TEXT —
* * * * * * * * *

Words Between Us/ He Korero: First Maori-Pakeha Conversations on Paper
Alison Jones and Kuni Jenkins
Aotearoa/New Zealand as a place of encounter, a zone of contact and kanohi ki te kanohi. Face-to-face meetings during the late 18th and early 19th century between Maori and Pakeha have engaged some of our best scholars. Most New Zealanders are interested in how we got here and what happened to us when we arrived. These spaces have never been neutral: te whenua tupu has always been occupied, fought over and cherished like the patu pounamu ‒ a taonga to be passed on, glistening green and intact, to the next generation. As a result of our identification with the land, we can make a mental list of our favourite books and oral histories about the historical encounters that shaped us. Any new book has to be able to hold its own against established narratives.
What I especially enjoyed about Words Between Us/He Korero by Alison Jones (Pakeha) and Kuni Jenkins (Ngati Porou) is the collaboration by two scholars in Maori education. It seems that the sanctimonious promise of the partnership in the Tiriti o Waitangi might become reality with both authors striving for balance and detachment. Not only do readers admire educators and want to know more about the earliest schools in this country, but also this book makes subtle connections between how our children were first taught, and teaching methods that persisted well into the 20th century.

* * * * * * * * *

TO DO —
1. Answer the following questions about the book review above:
(a) To what object does the review compare te whenua tupu?
(b) With which iwi is Kuni Jenkins identified?
(c) In what field are the two authors described as scholars?
2. Carry on the book review of Words Between Us/He Korero from its final sentence, keeping to its formal tone.

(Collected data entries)

* * * * * * * * *

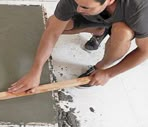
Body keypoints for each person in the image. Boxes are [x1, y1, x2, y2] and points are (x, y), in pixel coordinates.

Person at [8, 0, 148, 91]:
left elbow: (145, 51)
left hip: (123, 25)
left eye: (85, 6)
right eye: (77, 4)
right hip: (98, 18)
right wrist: (35, 71)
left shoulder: (138, 8)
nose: (78, 9)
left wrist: (107, 73)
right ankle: (99, 31)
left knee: (122, 33)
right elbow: (52, 32)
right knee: (52, 23)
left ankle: (100, 66)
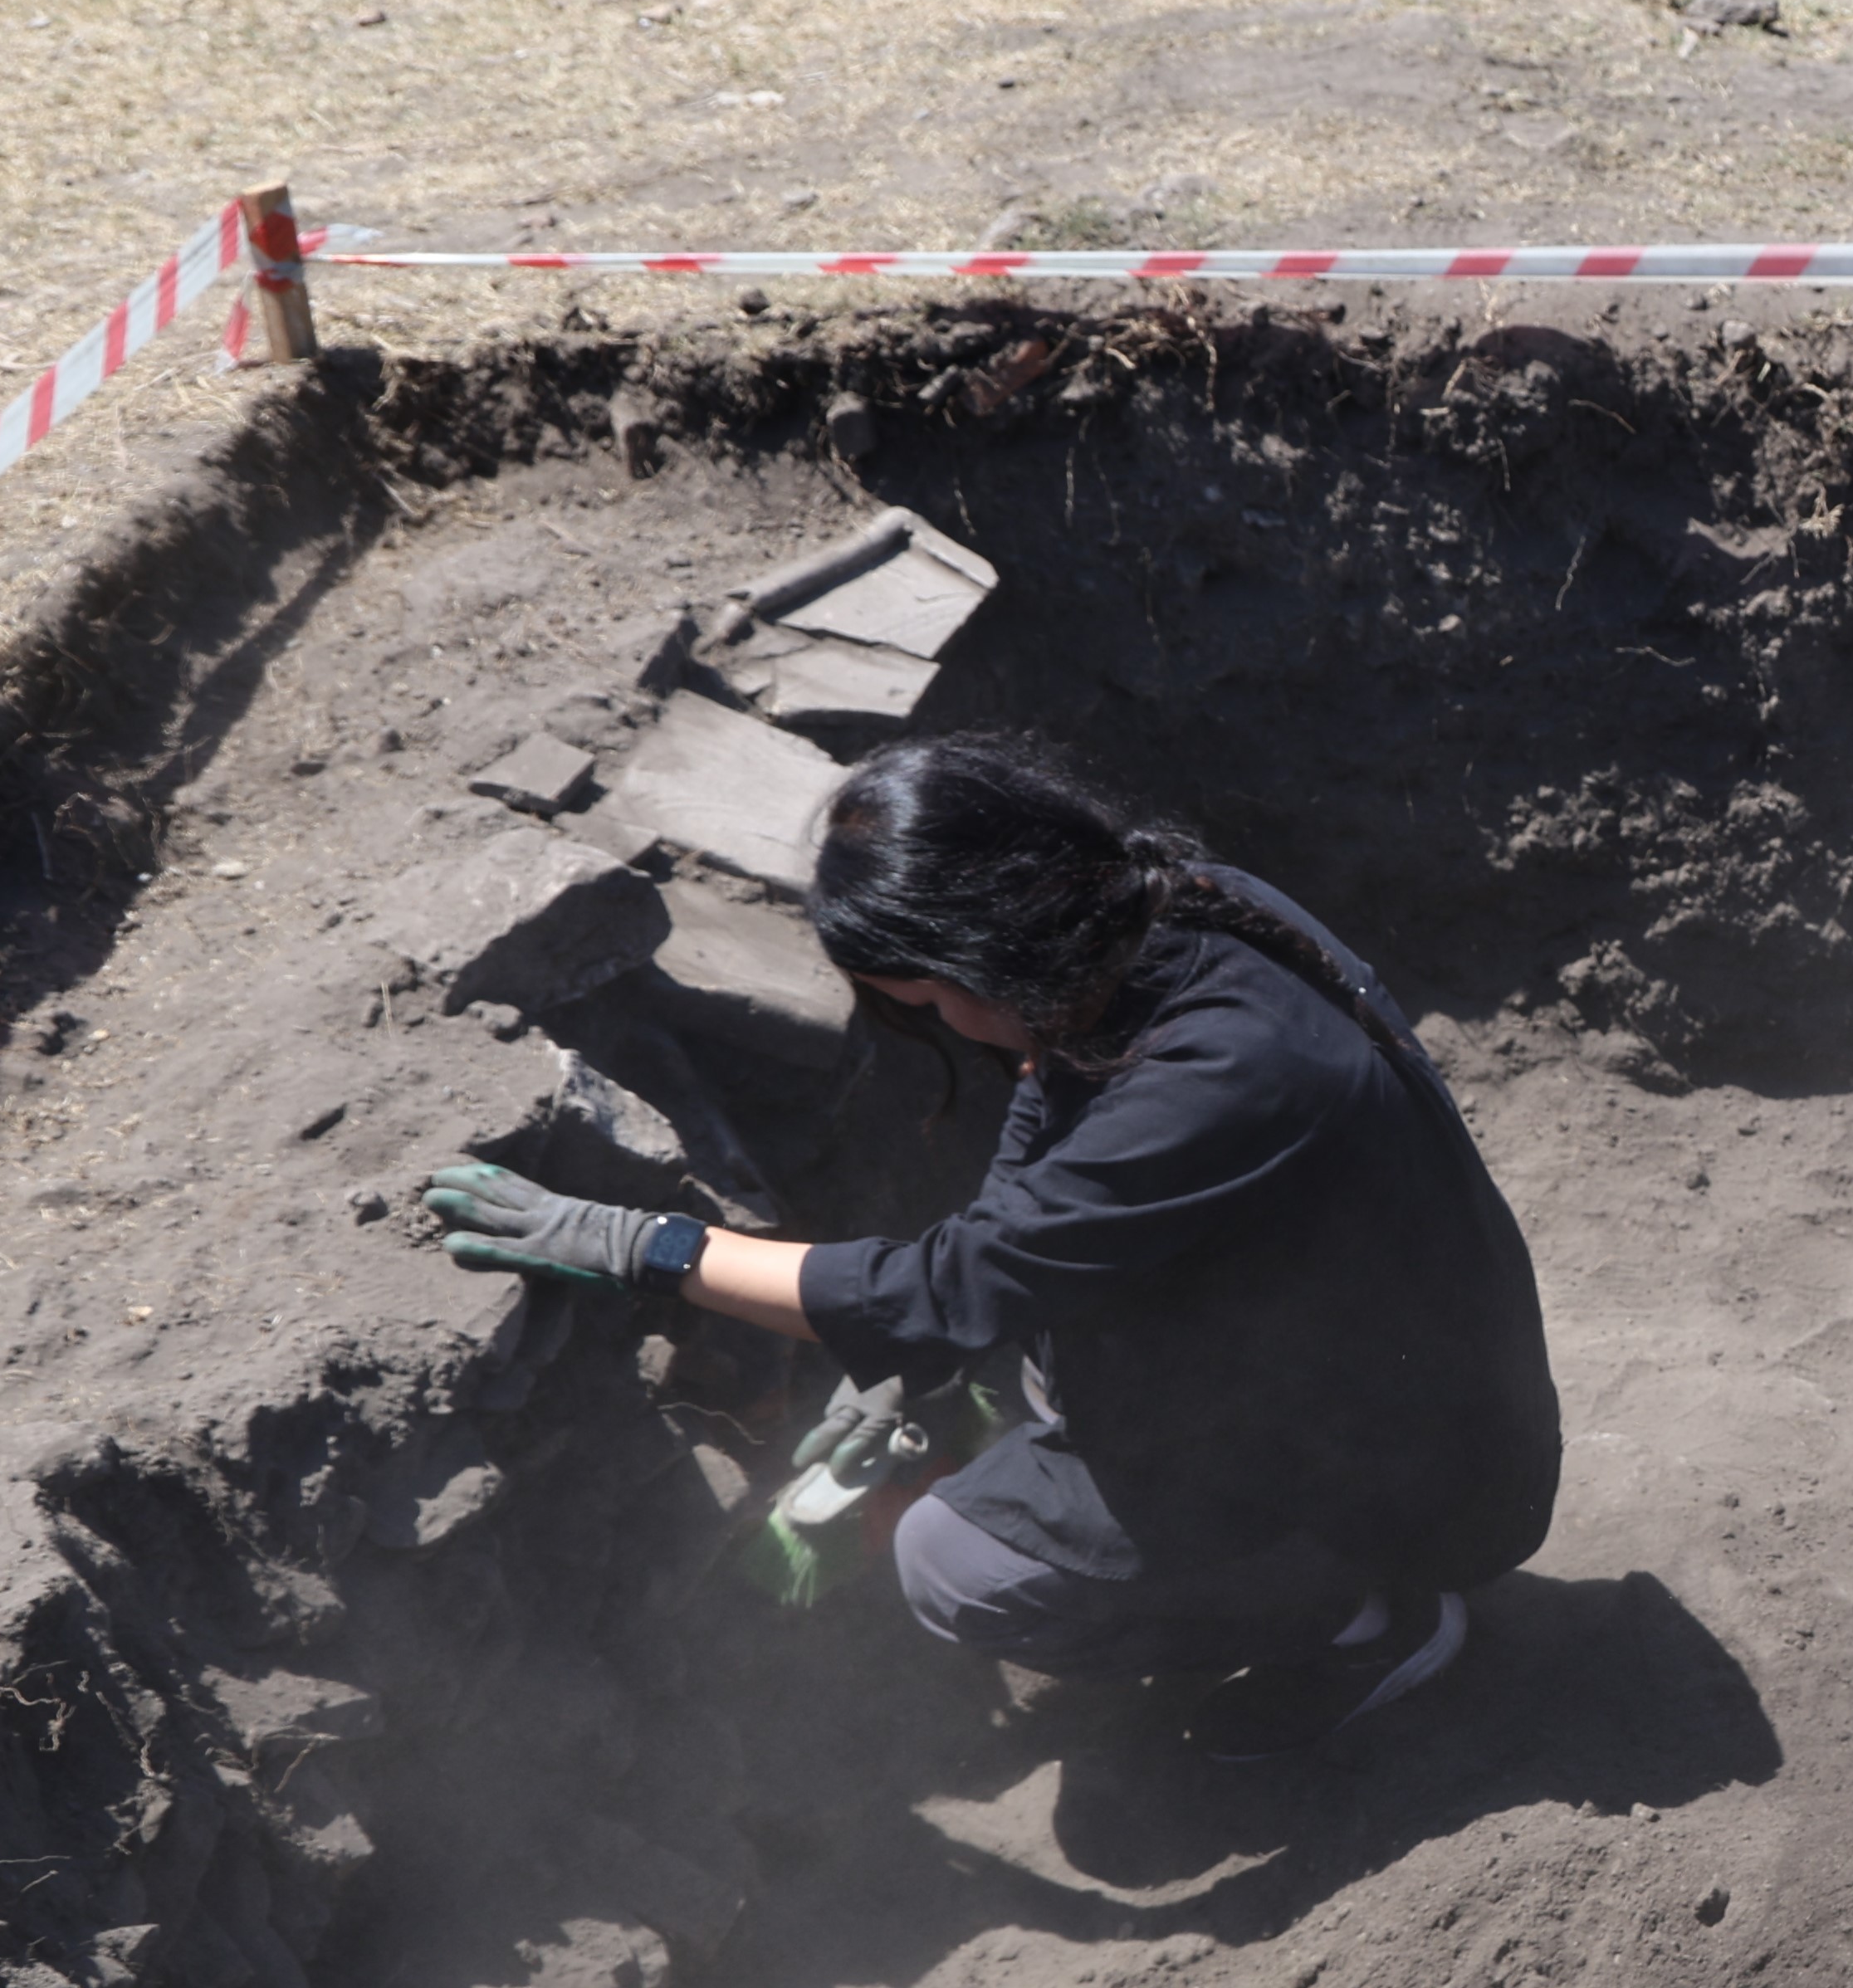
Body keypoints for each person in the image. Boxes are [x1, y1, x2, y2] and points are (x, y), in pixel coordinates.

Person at [421, 732, 1563, 1761]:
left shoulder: (1224, 1072)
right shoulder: (1173, 909)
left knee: (957, 1565)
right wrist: (925, 1345)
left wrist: (641, 1242)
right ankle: (1204, 1528)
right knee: (1020, 1357)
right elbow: (1041, 1123)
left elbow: (959, 1279)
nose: (932, 1027)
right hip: (1361, 1358)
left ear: (991, 956)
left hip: (1423, 1481)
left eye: (925, 998)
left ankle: (1376, 1621)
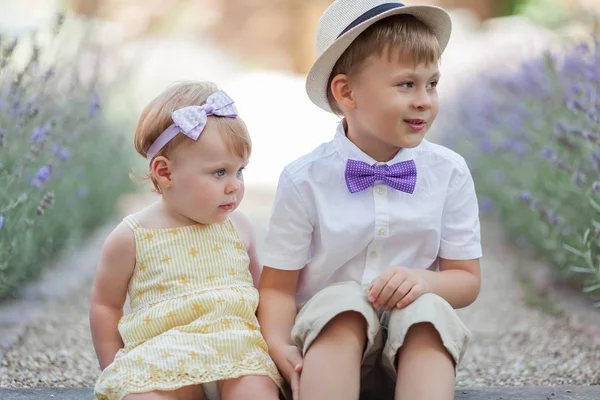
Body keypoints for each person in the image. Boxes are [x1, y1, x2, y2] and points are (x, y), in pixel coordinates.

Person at [258, 1, 482, 399]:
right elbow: (277, 287)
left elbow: (466, 279)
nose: (424, 100)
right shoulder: (305, 179)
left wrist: (424, 280)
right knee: (340, 304)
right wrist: (279, 346)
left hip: (411, 352)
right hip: (331, 352)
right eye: (406, 84)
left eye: (431, 84)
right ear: (347, 92)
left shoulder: (448, 172)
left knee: (428, 312)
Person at [90, 81, 283, 400]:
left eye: (241, 171)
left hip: (236, 351)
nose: (235, 186)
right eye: (220, 172)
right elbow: (105, 305)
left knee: (256, 391)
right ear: (165, 173)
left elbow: (265, 294)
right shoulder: (132, 236)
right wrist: (115, 369)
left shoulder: (240, 227)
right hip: (160, 356)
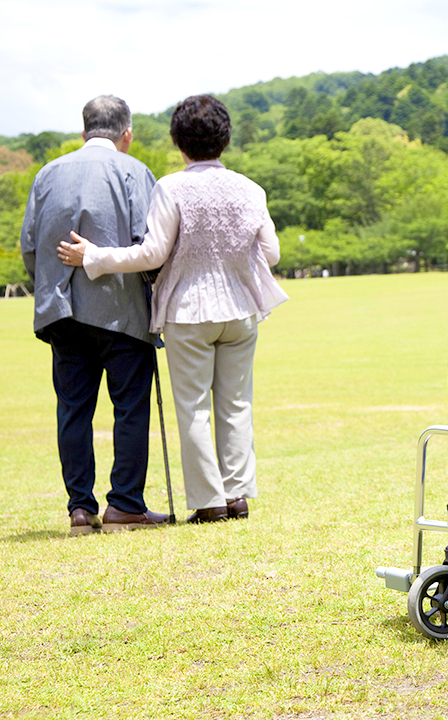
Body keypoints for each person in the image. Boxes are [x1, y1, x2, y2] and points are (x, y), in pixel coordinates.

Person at [58, 94, 289, 524]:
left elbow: (152, 253)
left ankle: (209, 501)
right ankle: (238, 494)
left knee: (195, 406)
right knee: (237, 404)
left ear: (179, 142)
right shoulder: (250, 188)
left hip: (189, 310)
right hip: (240, 309)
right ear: (226, 138)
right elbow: (271, 253)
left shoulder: (172, 186)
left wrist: (95, 256)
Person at [21, 95, 170, 535]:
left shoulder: (47, 173)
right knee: (129, 407)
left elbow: (30, 247)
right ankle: (124, 505)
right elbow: (151, 243)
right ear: (126, 134)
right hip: (121, 309)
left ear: (84, 131)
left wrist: (52, 283)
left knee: (72, 409)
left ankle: (80, 510)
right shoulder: (134, 171)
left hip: (62, 309)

* * * * * * * * *

RESULTS OF THE EXERCISE —
1.
(a) The patu pounamu.
(b) Ngati Porou.
(c) Maori education.

2.
But I am rushing ahead of myself. Given the authoritative publications that have explored the earliest encounters between Maori and Pakeha, one might ask, “What’s different about this book?” The difference lies not only in the way the archival material has been interpreted, but also in the images of handwriting and drawing reproduced in the book. Some of the onus of interpretation is passed onto readers, who can assess for themselves whether or not they agree with the explanations offered. The authors become teachers who invite their students to take a fresh look at familiar material.
Jones and Jenkins not only revitalise archival material, but also encourage us to re-examine what we may take for granted about our collective experience of school. Because the earliest relationships between Maori and Pakeha occurred in northern New Zealand, the book focuses on the Bay of Islands, the region where I grew up and went to school. The images of the alphabet produced by Hongi Hika, under the tutelage of Thomas Kendall, evoked memories of similar exercises that my classmates and I laboured over for what seemed like years in our two-teacher school. The image of the first school roll from 1816, with its ruled columns, the listing of names down the left side of the page, the division of the day and the marking of presence and absence, reminds me of the daily ritual of calling the roll and the sacred status of the roll book. It reminds me of the day when one boy in our class took advantage of the teacher’s absence and removed the roll from its hallowed space to add his own marks. In return, the teacher dished out cruelty and sarcasm, singling out Maori pupils. Even then the classroom was the space where two different worlds met and collided head on.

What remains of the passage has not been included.